Где я? На Молл?[57] На Капитолийском холме? Пим понятия не имеет. Голые руки, и голые ноги, и свободно болтающиеся груди женской половины американского общества без стеснения задевают его. Дружеские руки раздвигают для него толпу — смех, грохот, дым марихуаны наполняют душную ночь. «Как тебя зовут, дружище? Ты англичанин? Давай сюда руку и глотни-ка этого». И Пим добавляет глоток бурбона к весьма внушительному количеству уже выпитого. Он взбирается по откосу — то ли поросшему травой, то ли забетонированному, трудно сказать. Внизу сияет Белый дом. Перед ним вздымается в небо устремленный к недостижимым звездам, прямой и залитый светом памятник Вашингтону. По обе стороны от него — монументы Джефферсону и Линкольну. Пим любит обоих. «Все патриархи и отцы-основатели Америки — мои». Он добирается до вершины холма. Чернокожий предлагает кукурузу. Она соленая и горячая, как его пот. А вдали, над долиной, в небе идут безобидные бои фейерверков — грохот и всплеск красок.

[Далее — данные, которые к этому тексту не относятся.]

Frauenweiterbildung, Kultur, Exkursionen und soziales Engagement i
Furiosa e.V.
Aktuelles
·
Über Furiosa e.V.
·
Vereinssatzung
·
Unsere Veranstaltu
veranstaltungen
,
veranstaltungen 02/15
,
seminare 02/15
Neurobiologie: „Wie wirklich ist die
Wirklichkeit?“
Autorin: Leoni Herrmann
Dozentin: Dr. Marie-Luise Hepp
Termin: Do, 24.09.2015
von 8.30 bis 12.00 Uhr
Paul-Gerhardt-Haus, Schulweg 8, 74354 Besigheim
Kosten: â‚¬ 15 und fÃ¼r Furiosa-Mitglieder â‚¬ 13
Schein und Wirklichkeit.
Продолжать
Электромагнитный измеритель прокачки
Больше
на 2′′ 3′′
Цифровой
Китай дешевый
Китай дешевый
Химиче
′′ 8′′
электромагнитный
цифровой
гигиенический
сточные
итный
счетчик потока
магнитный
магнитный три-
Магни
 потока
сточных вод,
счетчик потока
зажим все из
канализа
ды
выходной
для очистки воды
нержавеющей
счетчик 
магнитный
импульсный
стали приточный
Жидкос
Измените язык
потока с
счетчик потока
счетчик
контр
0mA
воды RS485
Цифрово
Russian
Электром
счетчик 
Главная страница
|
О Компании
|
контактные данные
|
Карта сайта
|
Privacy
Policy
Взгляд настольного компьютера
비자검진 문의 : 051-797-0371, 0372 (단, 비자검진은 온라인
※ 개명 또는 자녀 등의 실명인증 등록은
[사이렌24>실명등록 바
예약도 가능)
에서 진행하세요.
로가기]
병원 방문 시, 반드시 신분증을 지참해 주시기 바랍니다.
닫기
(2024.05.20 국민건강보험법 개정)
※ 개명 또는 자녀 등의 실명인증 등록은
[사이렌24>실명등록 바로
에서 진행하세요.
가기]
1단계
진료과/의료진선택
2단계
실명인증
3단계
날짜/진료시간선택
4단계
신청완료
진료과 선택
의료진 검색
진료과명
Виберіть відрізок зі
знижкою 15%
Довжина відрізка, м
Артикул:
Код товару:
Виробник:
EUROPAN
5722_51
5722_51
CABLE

Толпа здесь гуще, но люди все равно улыбаются и дают ему пройти, а сами охают и ахают, глядя на фейерверк, дружески перекликаются, затягивают патриотические песни. Хорошенькая девушка подстрекает: «Эй, малый, давай станцуем!» — «Отчего же, спасибо, с удовольствием станцую, вот только сниму пиджак», — откликается Пим. Но ответ получился слишком многословным — она уже успела найти себе другого партнера. Он кричит. Сначала он сам себя не слышит, но, выйдя в более тихое место, даже пугается своего отчетливо звучащего голоса. «Мак! Мак! Где ты?» Желая ему помочь, добрые люди вокруг подхватывают его крик: «Поспеши же, Мак, твой дружок здесь», «Да иди же сюда, Мак, сукин ты сын, где ты запропастился?». Позади и над ним ракеты образуют на фоне клубящихся малиновых облаков безостановочно бьющий фонтан. А впереди раскрывается золотой зонт — он накрывает всю белую гору и пустеющую улицу. В голове Пима отдаленно звучат инструкции. Он смотрит на номера улиц и домов. Он находит нужную дверь и в приливе радости чувствует знакомые костлявые пальцы на своем запястье и слышит знакомый голос, утихомиривающий его.

вернуться

57

Молл — проспект в центре Вашингтона, ведущий к Капитолию.